> _ABOUT THIS EXERCISE_
All of the listing should be output exactly, apart from the pictures.

> _DATASET EXCERPTS_
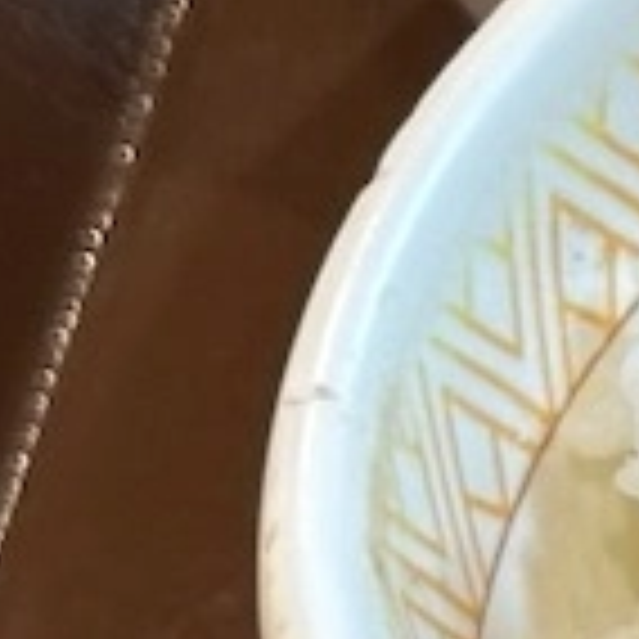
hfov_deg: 4.2
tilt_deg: -40.5
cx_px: 2619
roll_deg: +1.4
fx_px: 7978
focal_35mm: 382
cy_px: -130
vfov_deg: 4.6
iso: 125
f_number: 1.8
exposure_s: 1/60
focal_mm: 6.9
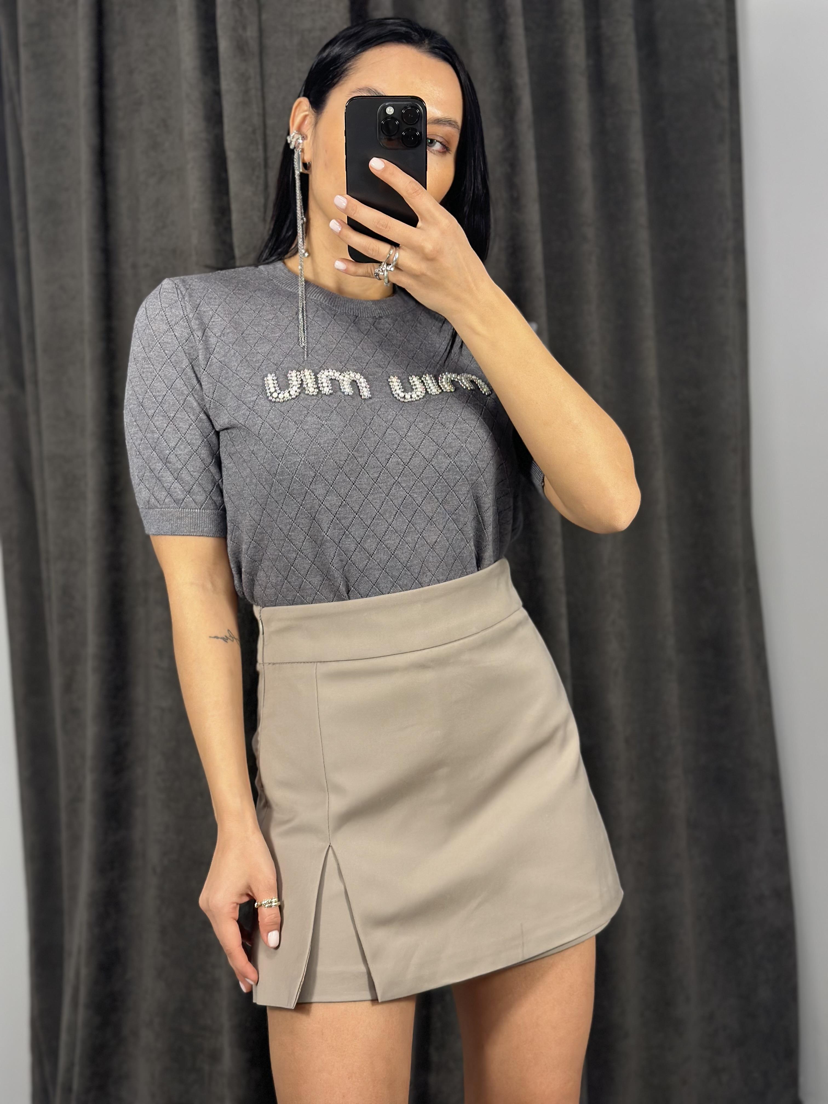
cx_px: 414
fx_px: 1531
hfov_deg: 30.3
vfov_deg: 39.7
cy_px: 552
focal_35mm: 48
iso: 125
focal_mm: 6.86
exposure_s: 1/100
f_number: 1.78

> _ANSWER FOR THE TASK_
hfov_deg: 4.2
tilt_deg: -40.5
cx_px: 2619
roll_deg: +1.4
fx_px: 7978
focal_35mm: 382
cy_px: -130
vfov_deg: 4.6
iso: 125
f_number: 1.8
exposure_s: 1/60
focal_mm: 6.9
cx_px: 414
fx_px: 1531
hfov_deg: 30.3
vfov_deg: 39.7
cy_px: 552
focal_35mm: 48
iso: 125
focal_mm: 6.86
exposure_s: 1/100
f_number: 1.78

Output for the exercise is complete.